Soner Yalçın'ın cezaevine konulmasına neden olan belgenin ayrıntıları basına sızmaya başladı.
Ergenekon’un medya yapılanmasında rol almakla suçlanan Yalçın belgeleri ’Genel kültürüme hakaret’ diye değerlendirdi.
Bu belgelerden birinin ise Ergenekon’un medya yapılanması ile ilgili hazırlandığı belirtilen “Ulusal Medya 2010” isimli belge olduğu ifade ediliyor.

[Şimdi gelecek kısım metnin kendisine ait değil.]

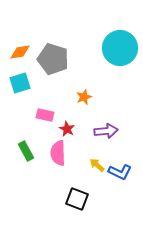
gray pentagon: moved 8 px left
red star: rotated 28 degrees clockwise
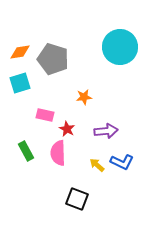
cyan circle: moved 1 px up
orange star: rotated 14 degrees clockwise
blue L-shape: moved 2 px right, 10 px up
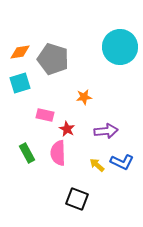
green rectangle: moved 1 px right, 2 px down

Belgede Ergenekon sürecinin sulandırılması ve AK Parti iktidarının yıpratılması için yapılacak olanlar ayrıntılı olarak anlatılıyor.
ÖRGÜTÜN MEDYA AYAĞI
Odatv de yapılan aramalarda “Ulusal Medya 2010” adında bir belge bulundu. Belge incelendiğinde medya ile ilgili planların olduğu, medyayı yönlendirme çalışmalarının anlatıldığı görüldü. Belgenin ana başlıklarında, Ergenekon, Balyoz ve Poyrazköy gibi davaların boşa çıkarılması, sulandırılması, kamuoyu nezdinde itibarsızlaştırılması için neler yapılması gerektiği anlatılıyor.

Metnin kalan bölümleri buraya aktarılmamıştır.